_YOUR INSTRUCTIONS:_ Search the records for the string "alunos", and show each line where it appears.

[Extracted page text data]
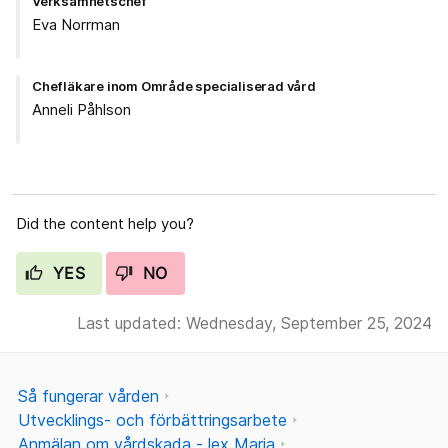
Verksamhetschef
Eva Norrman
Chefläkare inom Område specialiserad vård
Anneli Påhlson
Did the content help you?
YES
NO
Last updated: Wednesday, September 25, 2024
Så fungerar vården
Utvecklings- och förbättringsarbete
Anmälan om vårdskada - lex Maria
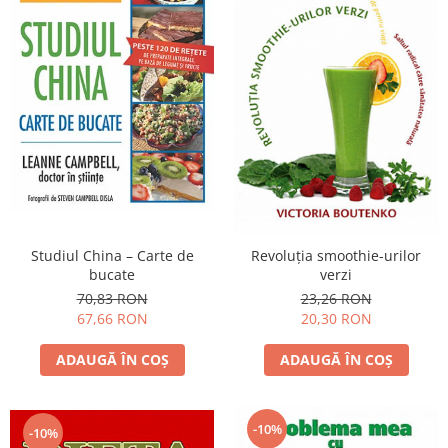
Studiul China – Carte de
Revoluţia smoothie-urilor
bucate
verzi
70,83 RON
23,26 RON
67,66 RON
20,30 RON
ADAUGĂ ÎN COȘ
ADAUGĂ ÎN COȘ
-10%
-10%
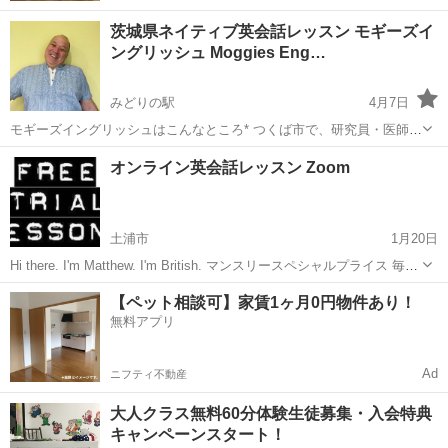
茨城県ネイティブ英会話レッスン モギーズイ
ングリッシュ Moggies Eng…
みどりの駅
4月7日
モギーズイングリッシュはこんなところ* つくば市で、研究員・医師・
大学教授・会社員・主婦・お子さんや帰国子女を対象にした 英語教育
茨城
つくば市
みどりの駅
ビジネス英語
レッスン
オンライン英会話レッスン Zoom
を施して17年以上の長年の実績がある英会話スクール >>それぞれの生
徒さんのニーズに...
土浦市
1月20日
Hi there. I'm Matthew. I'm British. マンスリースペシャルプライス 毎月
1回のレッスンが2500円×4回になります。 通常3500円のレッスンにな
茨城
土浦市
ビジネス英語
レッスン
【ペット相談可】家賃1ヶ月0円物件あり！
りますので 大変お得です。 ...
無料アプリ
Ad
ニフティ不動産
大人クラス無料60分体験生徒募集・入会特典
キャンペーンスタート！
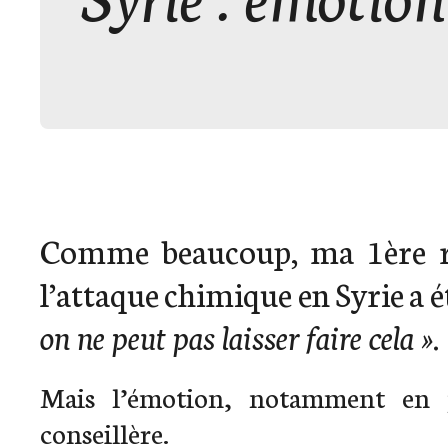
Comme beaucoup, ma 1ère ré
l’attaque chimique en Syrie a é
on ne peut pas laisser faire cela »
.
Mais l’émotion, notamment en p
conseillère.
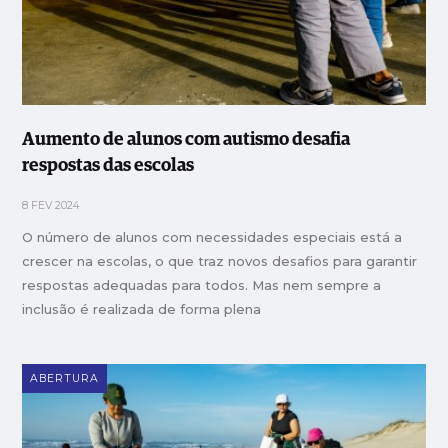
Aumento de alunos com autismo desafia
respostas das escolas
8 FEV 2024
O número de alunos com necessidades especiais está a
crescer na escolas, o que traz novos desafios para garantir
respostas adequadas para todos. Mas nem sempre a
inclusão é realizada de forma plena
ABERTURA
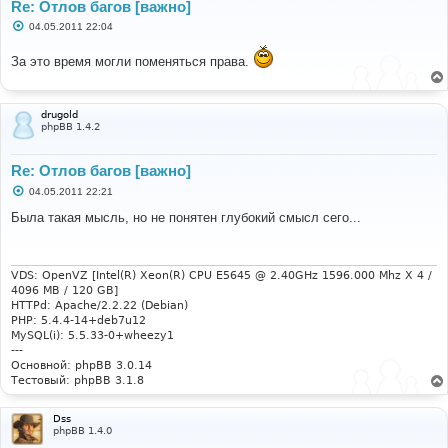
Re: Отлов багов [важно]
С
04.05.2011 22:04
о
о
За это время могли поменяться права.
б
щ
е
н
и
drugold
е
phpBB 1.4.2
Re: Отлов багов [важно]
С
04.05.2011 22:21
о
о
Была такая мысль, но не понятен глубокий смысл сего...
б
щ
е
н
и
VDS: OpenVZ [Intel(R) Xeon(R) CPU E5645 @ 2.40GHz 1596.000 Mhz X 4 /
е
4096 MB / 120 GB]
HTTPd: Apache/2.2.22 (Debian)
PHP: 5.4.4-14+deb7u12
MySQL(i): 5.5.33-0+wheezy1
---
Основной: phpBB 3.0.14
Тестовый: phpBB 3.1.8
Dss
phpBB 1.4.0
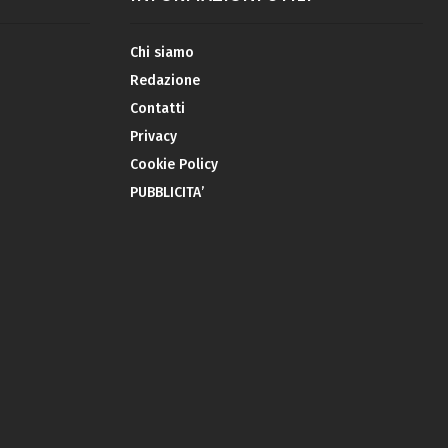
Chi siamo
Redazione
Contatti
Privacy
Cookie Policy
PUBBLICITA’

_WRITTEN ANSWER:_
Aumento de alunos com autismo desafia
O número de alunos com necessidades especiais está a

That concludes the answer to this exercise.